I am trying to find a source for which academic paper introduced CNNs in deep learning.
Two recent papers come to mind:
Lecun, Bengio and Hinton, Deep Learning, http://www.cs.toronto.edu/~hinton/absps/NatureDeepReview.pdf
Schmidhuber, Deep Learning in Neural Networks: An Overview, http://people.idsia.ch/~juergen/DeepLearning2July2014.pdf
As mentioned in another answer, the recent Deep Learning Review in Nature has some good discussion of this. I am not in this field, so cannot say how much this is a balanced review vs. just the authors' perspective. However one of the authors, Yann LeCun, seems to be widely acknowledged as essentially the "father of convolutional neural networks" (a.k.a. ConvNets, CNNs). So the Nature review is a reasonable source for this topic, at the very least.

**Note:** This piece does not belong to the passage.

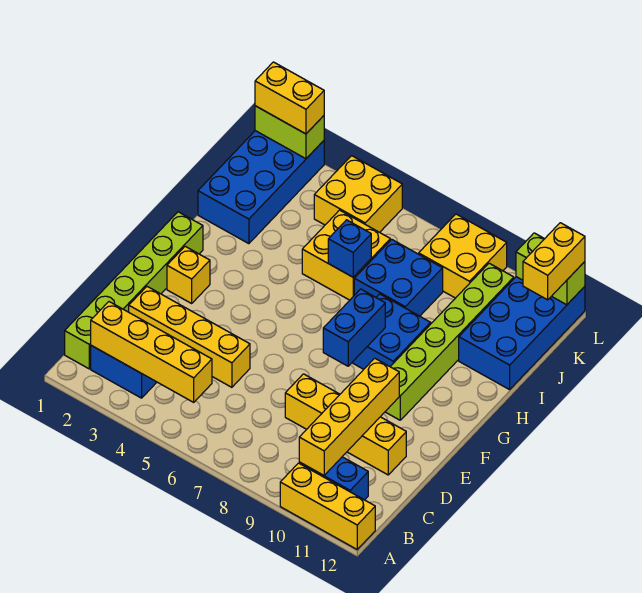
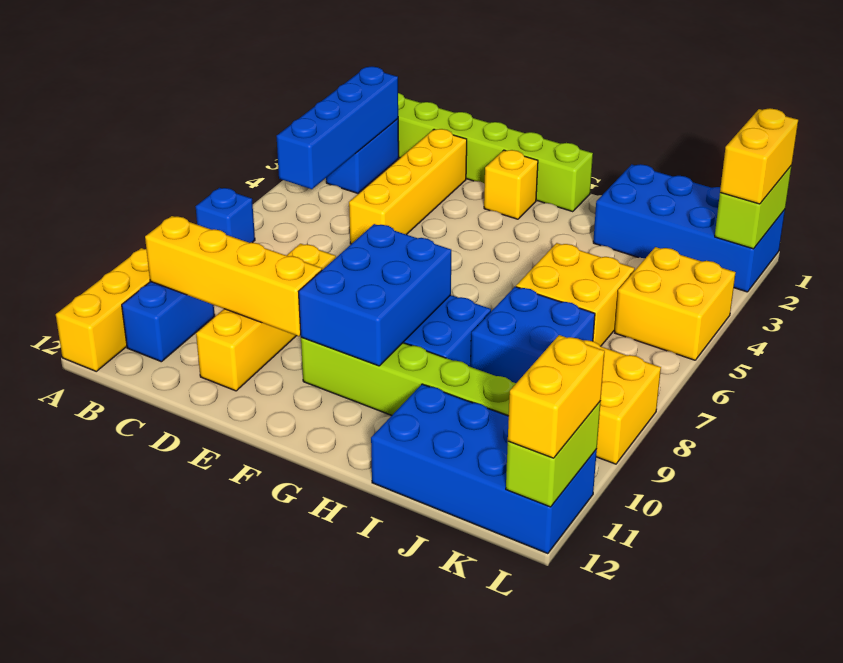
yellow brick B2:B5 level 2 -> blue brick B2:B5 level 2
blue brick F8:G8 level 2 -> blue brick F8:G10 level 2
blue brick I6 level 2 -> blue brick A7 level 1
yellow brick K12:L12 level 3 -> yellow brick L11:L12 level 3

Given this, the reference chosen as the "origin of deep learning in ConvNets" there is essentially this 1990 NIPS paper:
LeCun et al. (1990) Handwritten digit recognition with a back-propagation network. In Advances in neural information processing systems.
The review mentions some earlier work on convolution-type layers, but notes that:
This is the first paper on convolutional networks trained by backpropagation for the task of classifying low-resolution images of handwritten digits.
The terms I have bolded lead me to conclude that this paper is a reasonable candidate for the "academic paper that introduced CNNs in deep learning" (i.e. BackProp would seem to be an essential component for the "deep" aspect).
However it is worth noting that in the Nature review the authors mention that the approach was significantly inspired by
Fukushima (1980) Neocognitron: A self-organizing neural network model for a mechanism of pattern recognition unaffected by shift in position. Biological cybernetics.
Finally, as noted in the comments to the OP, Wikipedia has a summary of the history of ConvNets.